Not to be churlish, but some significant reservations about story in current New Yorker

I don't want to be churlish about this but what about Petina Gappah's story A Short History of Zaka the Zulu makes it major- magazine publisher other than the fact that it's set in Central Africa? If this story were set at, say, an American boarding school circa 1980 it would seem trite and conventional, right? Everyone in the school (this story, like several other narratives of youth such as the Virgin Suicides, is written in the rare 1st-person plural, which gives a sense of universal truth and concurrence, all share the same perceptions and memories) dislikes the martinet senior proctor the eponymous Zaka and are surprised to learn in adulthood that he was charged with the murder of one of their classmates - and then, after several pages describing Zaka's intellectual prowess and several schoolboy shananigans, all pretty innocent by today's standards at least, we see Zaka in great servitude toward a less pre-possessing student - and then the narrator(s) recont meeting Zaka in the years after graduation, he's pretty much an apparition, and then the murder - and the facts behind the murder (I won't give it away, though I suspect you can figure it out or guess) clumsily recounted by a classmate years later at a reunion. OK, so the setting is what makes the story - I can grant that - we see relatively little African lit in American publications and even less in this kind of setting: a prestigious boarding school in what appears to be Uganda, a prep school for the boys who will become the nation's elite.
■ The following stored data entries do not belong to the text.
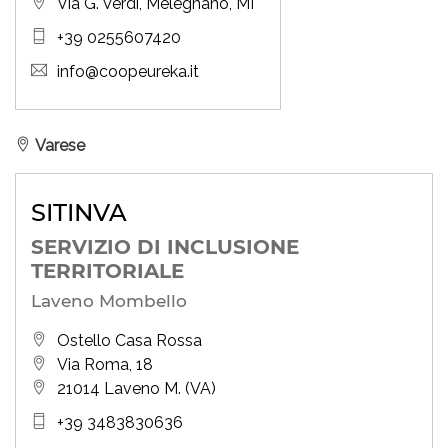
Via G. Verdi, Melegnano, MI
+39 0255607420
info@coopeureka.it
Varese
SITINVA
SERVIZIO DI INCLUSIONE
TERRITORIALE
Laveno Mombello
Ostello Casa Rossa
Via Roma, 18
21014 Laveno M. (VA)
+39 3483830636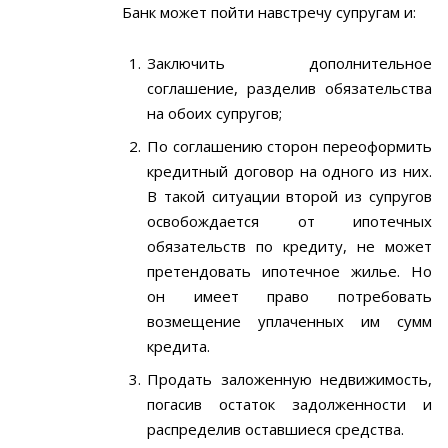
Банк может пойти навстречу супругам и:
Заключить дополнительное
соглашение, разделив обязательства
на обоих супругов;
По соглашению сторон переоформить
кредитный договор на одного из них.
В такой ситуации второй из супругов
освобождается от ипотечных
обязательств по кредиту, не может
претендовать ипотечное жилье. Но
он имеет право потребовать
возмещение уплаченных им сумм
кредита.
Продать заложенную недвижимость,
погасив остаток задолженности и
распределив оставшиеся средства.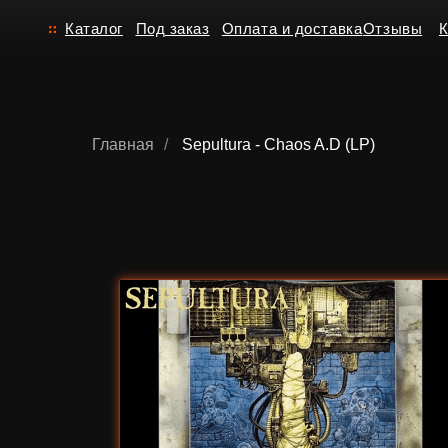
Каталог
Под заказ
Оплата и доставка
Отзывы
Контакт
Главная
/
Sepultura - Chaos A.D (LP)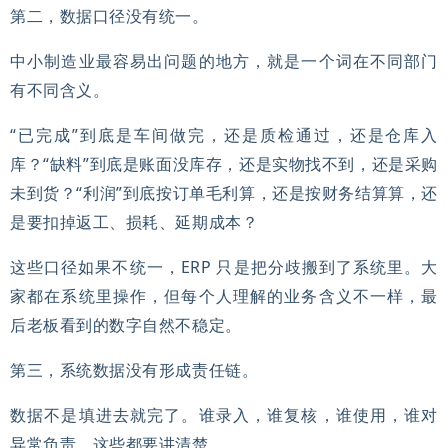
第二，数据口径没有统一。
中小制造业最容易出问题的地方，就是一个词在不同部门
有不同含义。
“已完成”到底是车间做完，还是质检通过，还是仓库入
库？“缺料”到底是账面没库存，还是实物找不到，还是采购
未到货？“利润”到底按订单毛利算，还是按财务结算算，还
是要扣掉返工、损耗、延期成本？
这些口径如果不统一，ERP 只是把分歧搬到了系统里。大
家都在系统里操作，但每个人理解的业务含义不一样，最
后老板看到的数字自然不稳定。
第三，系统数据没有形成责任链。
数据不是填进去就完了。谁录入，谁复核，谁使用，谁对
异常负责，这些都要讲清楚。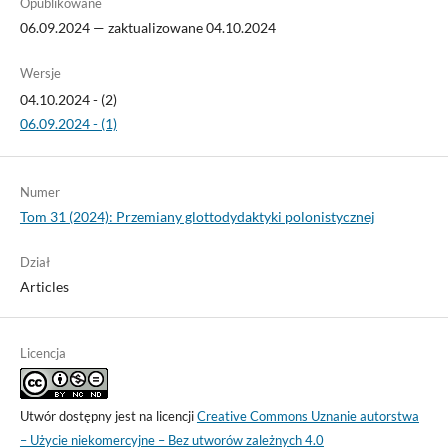
Opublikowane
06.09.2024 — zaktualizowane 04.10.2024
Wersje
04.10.2024 - (2)
06.09.2024 - (1)
Numer
Tom 31 (2024): Przemiany glottodydaktyki polonistycznej
Dział
Articles
Licencja
Utwór dostępny jest na licencji
Creative Commons Uznanie autorstwa
– Użycie niekomercyjne – Bez utworów zależnych 4.0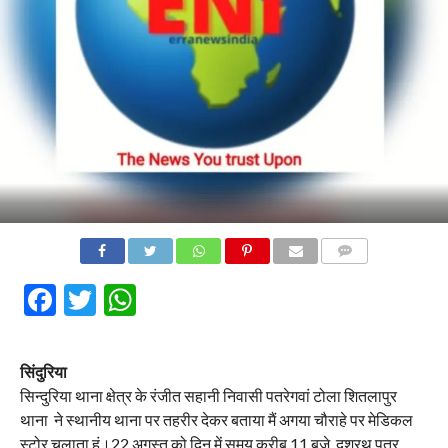
COMMENTS
Facebook
Twitter
WhatsApp
सिंदुरिया
सिन्दुरिया थाना क्षेत्र के रंजीत सहानी निवासी पतरेगवां टोला शितलापुर
थाना ने स्थानीय थाना पर तहरीर देकर बताया मैं अगया चौराहे पर मेडिकल
स्टोर चलाता हूं।22 अगस्त को दिन में समय करीब 11 बजे दशरथ पुत्र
Of course one of the many delights in reading is the possibility of experience a life far different from our own - and making sense of the what we share with other times and places, and what we don't. What would have made this story more powerful for me would have been some unique insight about this boarding school: there's not a moment of reflection about the political life in the country, the sense of privilege that the boys have, where they came from, where they are headed. The very familiarity of the setting and the behaviors may be the whole point of the story, but it leaves me thinking there's too much unsaid.